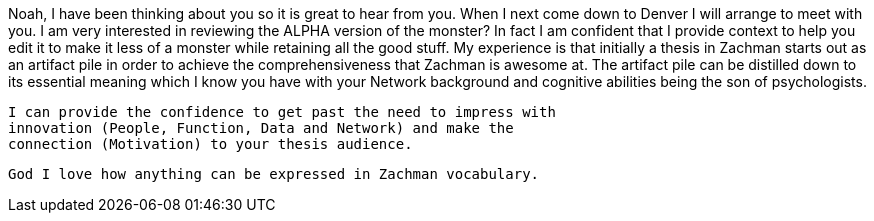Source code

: Noah, I have been thinking about you so it is great to hear from you.
When I next come down to Denver I will arrange to meet with you.
 I am very interested in reviewing the ALPHA version of the monster?
  In fact I am confident that I provide context to help you edit it
  to make it less of a monster while retaining all the good stuff.
  My experience is that initially a thesis in Zachman starts out as
  an artifact pile in order to achieve the comprehensiveness that
  Zachman is awesome at.
  The artifact pile can be distilled down to its essential meaning
  which I know you have with your Network background and cognitive
  abilities being the son of psychologists.

  I can provide the confidence to get past the need to impress with
  innovation (People, Function, Data and Network) and make the
  connection (Motivation) to your thesis audience.

  God I love how anything can be expressed in Zachman vocabulary.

☆ ☆ ☆ ☆

▸ Work task
Say how many lines of the records include the string "Network"; the number alone is enough.

▸ Your solution
2